> WORK REQUIRED: Please copy the stretch of the forum thread about Sham from "## luv2byte (Oct" through "her, I swear.", replacing "photo" with "picture".

(SELECTED PASSAGE)

# If you weren't already aware, Sham is a hunk.



## ThoseWordsAtBest (Mar 18, 2009)

Admittedly I am friends with a ton of DFers on facebook, so I forget to post stories or pictures HERE. So, here, have a handsome dog. You may recognize him as "the last fuzzy brindle blob that came from Nekomi's Linney's uterus" 














































Don't worry, he still lives up to his name sake:


----------



## luv2byte (Oct 21, 2009)

Omg. I had to really look at the second to last pic then instantly thought OMG! that is hysterical.


----------



## ThoseWordsAtBest (Mar 18, 2009)

I have no idea why he chose to put her entire head in his mouth, or if it was Elsa's choice. I was sitting by her to take a photo and he just came rushing up. The photo was a well timed accident. He loves her, I swear.


----------



## Abbylynn (Jul 7, 2011)

Lol! Great photo! Shambles is a very handsome guy. I don't think I have seen pics of him other than the thread on his birth and in your sig. I do however see a resemblance to his Brother/Littermate ... Squash.


----------



## sassafras (Jun 22, 2010)

Yes. Yes, he is a hunk.


----------



## minnesnowta (Sep 30, 2012)

The third pictures makes me think he is saying "cheeeeeeeeeeeese"


----------



## Bear2010 (Aug 21, 2012)

How adorable they all are!


----------



## ThoseWordsAtBest (Mar 18, 2009)

See, I feel bad because Squashie is frequently updated and I never post Yams. He's over here being a handsome dude with no one looking at him.


----------



## ThoseWordsAtBest (Mar 18, 2009)

Oh, and before I leave for work, Sham DOES post with me:


----------



## Abbylynn (Jul 7, 2011)

Adorable! Lol!

(End SELECTED PASSAGE)
(SUPPLIED INFORMATION)

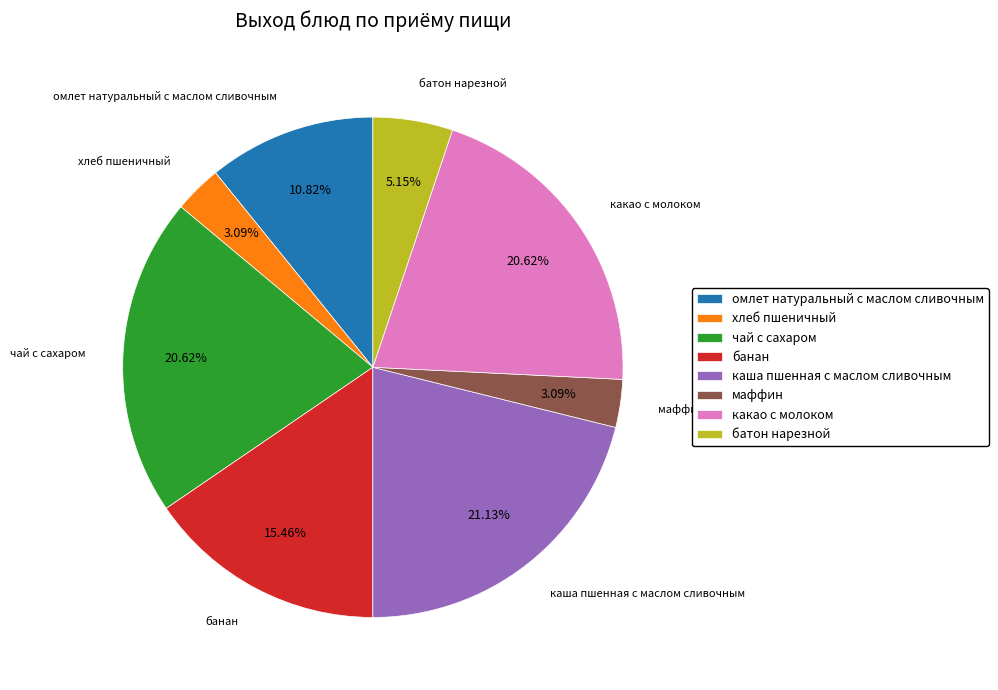

Is there any slice that represents more than half of the pie?

No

(End SUPPLIED INFORMATION)

> SOLUTION TO THE EXERCISE:
## luv2byte (Oct 21, 2009)

Omg. I had to really look at the second to last pic then instantly thought OMG! that is hysterical.


----------



## ThoseWordsAtBest (Mar 18, 2009)

I have no idea why he chose to put her entire head in his mouth, or if it was Elsa's choice. I was sitting by her to take a picture and he just came rushing up. The picture was a well timed accident. He loves her, I swear.